Positive Volume Index

Description:

The Positive Volume Index (PVI) is a technical indicator designed to gauge bullish sentiment in the stock market by tracking days where trading volume increases compared to the previous day. Developed by Norman Fosback, the PVI calculates a cumulative index value based on days with increased volume, with each day's PVI determined by the price change relative to the previous day. Rising PVI values indicate sustained bullishness as volume increases on up days, potentially signaling the continuation of an uptrend. Traders often use the PVI alongside other technical indicators to confirm market trends and anticipate potential reversals, although it's essential to employ proper risk management strategies and consider other factors when making trading decisions.

Input Parameters:

  • Length: Number of periods used in the calculation.
  • MA Type: Select the moving average type such as EMA, SMA, or HullMA.

-------------------------

Activity A:
In the Positive Volume Index description above, recast the paragraph beginning "The Positive Volume Index (PVI) is a technical indicator" as a bulleted list that keeps its main facts.
Activity B:
Extend the Positive Volume Index description above, picking up after its final line about the MA Type setting.

-------------------------

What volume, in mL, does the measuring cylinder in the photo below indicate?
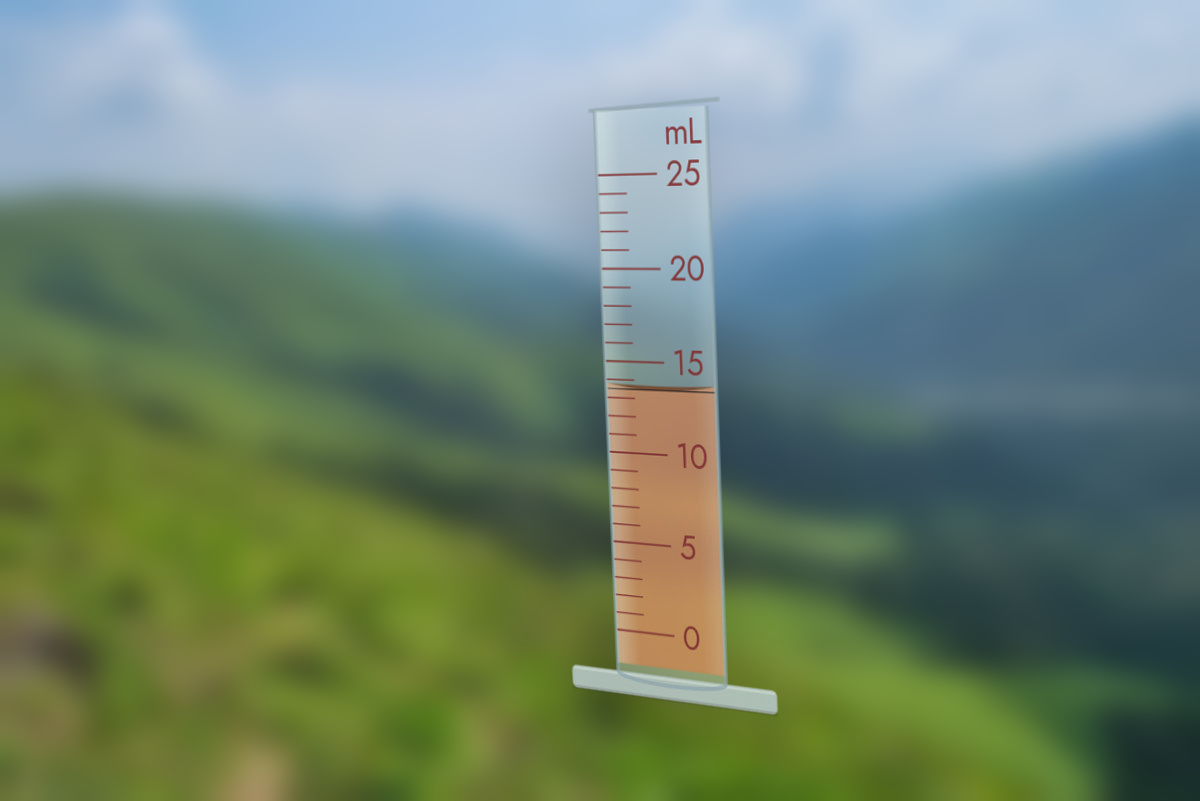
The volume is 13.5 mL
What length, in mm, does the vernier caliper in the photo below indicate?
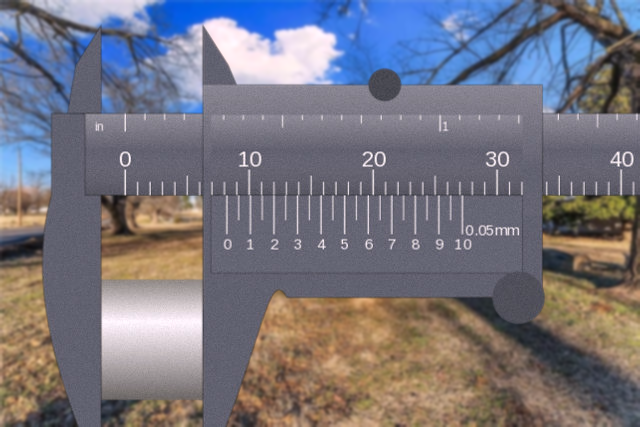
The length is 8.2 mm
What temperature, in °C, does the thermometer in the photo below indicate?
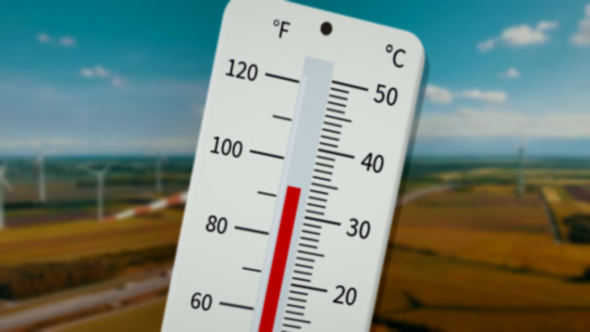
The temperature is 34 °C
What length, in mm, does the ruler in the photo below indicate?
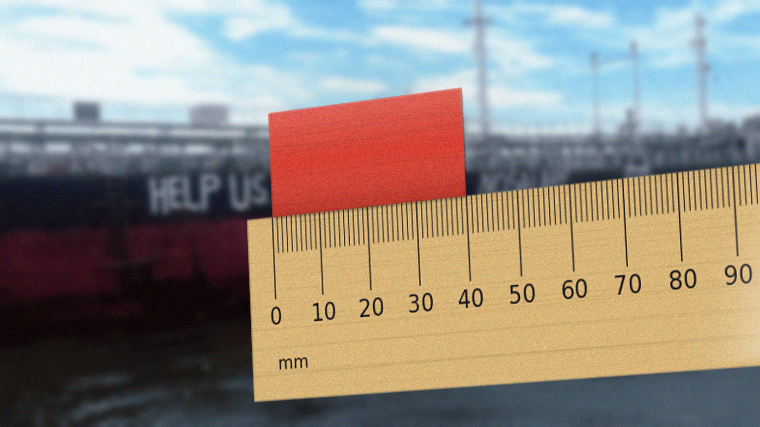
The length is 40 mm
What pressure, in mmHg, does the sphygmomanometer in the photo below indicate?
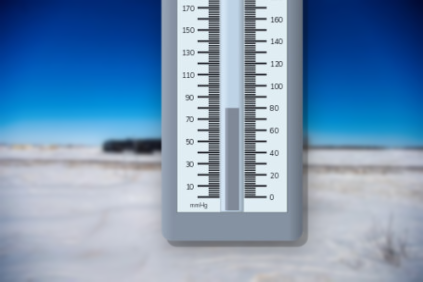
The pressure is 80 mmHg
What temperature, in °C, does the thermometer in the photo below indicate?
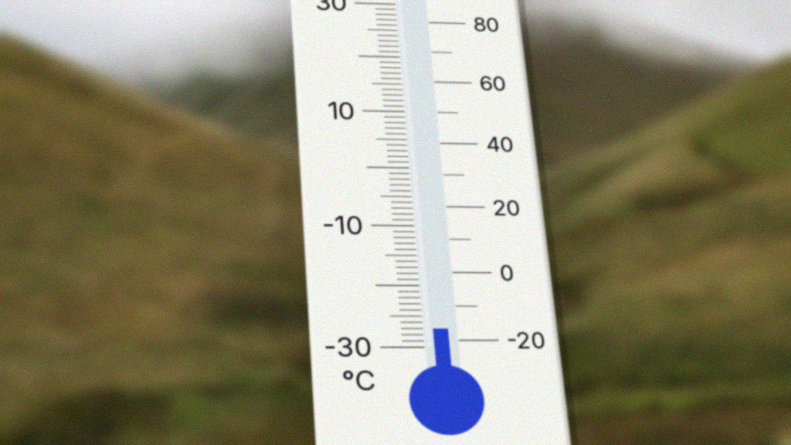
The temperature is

-------------------------

Output A:
- The Positive Volume Index (PVI) is a technical indicator that gauges bullish sentiment in the stock market.
- It tracks days when trading volume rises compared with the previous day.
- It was developed by Norman Fosback.
- It builds a cumulative index from days with increased volume. Each day's value depends on the price change from the previous day.
- Rising PVI values indicate sustained bullishness as volume increases on up days, which may signal that an uptrend will continue.
- Traders often pair it with other technical indicators to confirm trends and anticipate reversals.
- Proper risk management and other factors still need to be considered in trading decisions.

Output B:
  • Price Source: The specific data points (such as open, high, low, or close) from each candle in a financial chart that an indicator uses for mathematical computations, enabling the calculation of metrics like the average over a specified period.

Use Case:

  • Confirmation of Bullish Trends: Traders use the Positive Volume Index (PVI) to confirm bullish trends by observing rising PVI values alongside increasing stock prices and volume. When the PVI consistently climbs higher, it suggests that buying pressure is strengthening, potentially signaling a continuation of the uptrend.
  • Identifying Bullish Reversals: A sudden spike in PVI after a prolonged downtrend may indicate a potential bullish reversal. Traders look for instances where the PVI sharply increases despite a history of declining prices, suggesting that buying interest is surging and sentiment may be shifting from bearish to bullish.
  • Divergence Analysis: Traders employ PVI in divergence analysis, where they compare the direction of the PVI with the direction of the stock price. Divergence occurs when the PVI moves in the opposite direction of the price trend, potentially signaling a weakening trend. Bullish divergence occurs when the PVI is rising while prices are falling, indicating possible bullish momentum building beneath the surface.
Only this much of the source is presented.